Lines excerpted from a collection
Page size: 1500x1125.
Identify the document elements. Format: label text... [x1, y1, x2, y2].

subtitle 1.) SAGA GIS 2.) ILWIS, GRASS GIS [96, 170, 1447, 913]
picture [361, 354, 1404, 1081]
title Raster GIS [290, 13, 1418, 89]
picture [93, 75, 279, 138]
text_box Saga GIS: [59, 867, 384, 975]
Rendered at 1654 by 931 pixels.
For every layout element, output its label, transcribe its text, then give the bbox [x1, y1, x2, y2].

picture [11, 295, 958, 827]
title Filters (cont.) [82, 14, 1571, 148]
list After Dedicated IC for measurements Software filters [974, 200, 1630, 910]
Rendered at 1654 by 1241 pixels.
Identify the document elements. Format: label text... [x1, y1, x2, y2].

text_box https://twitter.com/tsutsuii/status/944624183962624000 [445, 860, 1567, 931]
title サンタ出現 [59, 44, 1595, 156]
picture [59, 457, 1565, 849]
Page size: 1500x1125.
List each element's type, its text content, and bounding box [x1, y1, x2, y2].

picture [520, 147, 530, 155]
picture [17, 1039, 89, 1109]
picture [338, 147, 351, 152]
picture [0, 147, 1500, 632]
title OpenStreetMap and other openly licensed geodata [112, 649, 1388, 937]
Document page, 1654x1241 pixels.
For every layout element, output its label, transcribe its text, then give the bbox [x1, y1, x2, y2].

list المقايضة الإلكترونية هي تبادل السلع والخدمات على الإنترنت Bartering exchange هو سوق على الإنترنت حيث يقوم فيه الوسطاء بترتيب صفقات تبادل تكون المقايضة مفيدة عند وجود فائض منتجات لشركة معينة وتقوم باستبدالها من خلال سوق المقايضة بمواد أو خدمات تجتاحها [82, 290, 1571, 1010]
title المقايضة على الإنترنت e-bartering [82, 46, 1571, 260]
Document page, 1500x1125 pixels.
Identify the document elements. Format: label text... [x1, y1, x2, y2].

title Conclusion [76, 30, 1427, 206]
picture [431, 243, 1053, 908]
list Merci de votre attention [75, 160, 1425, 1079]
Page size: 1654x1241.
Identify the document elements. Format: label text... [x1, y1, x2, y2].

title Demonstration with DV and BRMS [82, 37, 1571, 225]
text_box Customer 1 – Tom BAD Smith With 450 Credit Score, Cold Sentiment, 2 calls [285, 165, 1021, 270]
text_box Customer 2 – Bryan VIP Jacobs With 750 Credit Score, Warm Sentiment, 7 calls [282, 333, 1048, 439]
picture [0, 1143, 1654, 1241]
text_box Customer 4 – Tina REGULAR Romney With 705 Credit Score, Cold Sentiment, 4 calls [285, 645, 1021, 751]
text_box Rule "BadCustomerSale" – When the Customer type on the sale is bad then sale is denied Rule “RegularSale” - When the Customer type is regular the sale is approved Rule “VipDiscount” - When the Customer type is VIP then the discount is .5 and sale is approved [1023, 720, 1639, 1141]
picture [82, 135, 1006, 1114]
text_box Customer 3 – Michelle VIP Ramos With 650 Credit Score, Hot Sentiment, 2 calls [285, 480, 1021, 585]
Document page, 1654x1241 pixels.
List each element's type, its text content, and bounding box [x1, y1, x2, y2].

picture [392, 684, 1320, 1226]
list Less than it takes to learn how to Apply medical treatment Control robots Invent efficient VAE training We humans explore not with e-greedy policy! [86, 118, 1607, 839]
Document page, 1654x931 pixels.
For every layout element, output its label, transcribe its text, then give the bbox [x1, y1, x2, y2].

## Exercise
Reproduce every one of the lines above verbatim, without changing a character.

## Task response
Page size: 1500x1125.
Identify the document elements. Format: label text... [x1, y1, x2, y2].

subtitle 1.) SAGA GIS 2.) ILWIS, GRASS GIS [96, 170, 1447, 913]
picture [361, 354, 1404, 1081]
title Raster GIS [290, 13, 1418, 89]
picture [93, 75, 279, 138]
text_box Saga GIS: [59, 867, 384, 975]
Rendered at 1654 by 931 pixels.
For every layout element, output its label, transcribe its text, then give the bbox [x1, y1, x2, y2].

picture [11, 295, 958, 827]
title Filters (cont.) [82, 14, 1571, 148]
list After Dedicated IC for measurements Software filters [974, 200, 1630, 910]
Rendered at 1654 by 1241 pixels.
Identify the document elements. Format: label text... [x1, y1, x2, y2].

text_box https://twitter.com/tsutsuii/status/944624183962624000 [445, 860, 1567, 931]
title サンタ出現 [59, 44, 1595, 156]
picture [59, 457, 1565, 849]
Page size: 1500x1125.
List each element's type, its text content, and bounding box [x1, y1, x2, y2].

picture [520, 147, 530, 155]
picture [17, 1039, 89, 1109]
picture [338, 147, 351, 152]
picture [0, 147, 1500, 632]
title OpenStreetMap and other openly licensed geodata [112, 649, 1388, 937]
Document page, 1654x1241 pixels.
For every layout element, output its label, transcribe its text, then give the bbox [x1, y1, x2, y2].

list المقايضة الإلكترونية هي تبادل السلع والخدمات على الإنترنت Bartering exchange هو سوق على الإنترنت حيث يقوم فيه الوسطاء بترتيب صفقات تبادل تكون المقايضة مفيدة عند وجود فائض منتجات لشركة معينة وتقوم باستبدالها من خلال سوق المقايضة بمواد أو خدمات تجتاحها [82, 290, 1571, 1010]
title المقايضة على الإنترنت e-bartering [82, 46, 1571, 260]
Document page, 1500x1125 pixels.
Identify the document elements. Format: label text... [x1, y1, x2, y2].

title Conclusion [76, 30, 1427, 206]
picture [431, 243, 1053, 908]
list Merci de votre attention [75, 160, 1425, 1079]
Page size: 1654x1241.
Identify the document elements. Format: label text... [x1, y1, x2, y2].

title Demonstration with DV and BRMS [82, 37, 1571, 225]
text_box Customer 1 – Tom BAD Smith With 450 Credit Score, Cold Sentiment, 2 calls [285, 165, 1021, 270]
text_box Customer 2 – Bryan VIP Jacobs With 750 Credit Score, Warm Sentiment, 7 calls [282, 333, 1048, 439]
picture [0, 1143, 1654, 1241]
text_box Customer 4 – Tina REGULAR Romney With 705 Credit Score, Cold Sentiment, 4 calls [285, 645, 1021, 751]
text_box Rule "BadCustomerSale" – When the Customer type on the sale is bad then sale is denied Rule “RegularSale” - When the Customer type is regular the sale is approved Rule “VipDiscount” - When the Customer type is VIP then the discount is .5 and sale is approved [1023, 720, 1639, 1141]
picture [82, 135, 1006, 1114]
text_box Customer 3 – Michelle VIP Ramos With 650 Credit Score, Hot Sentiment, 2 calls [285, 480, 1021, 585]
Document page, 1654x1241 pixels.
List each element's type, its text content, and bounding box [x1, y1, x2, y2].

picture [392, 684, 1320, 1226]
list Less than it takes to learn how to Apply medical treatment Control robots Invent efficient VAE training We humans explore not with e-greedy policy! [86, 118, 1607, 839]
Document page, 1654x931 pixels.
For every layout element, output its label, transcribe its text, then give the bbox [x1, y1, x2, y2].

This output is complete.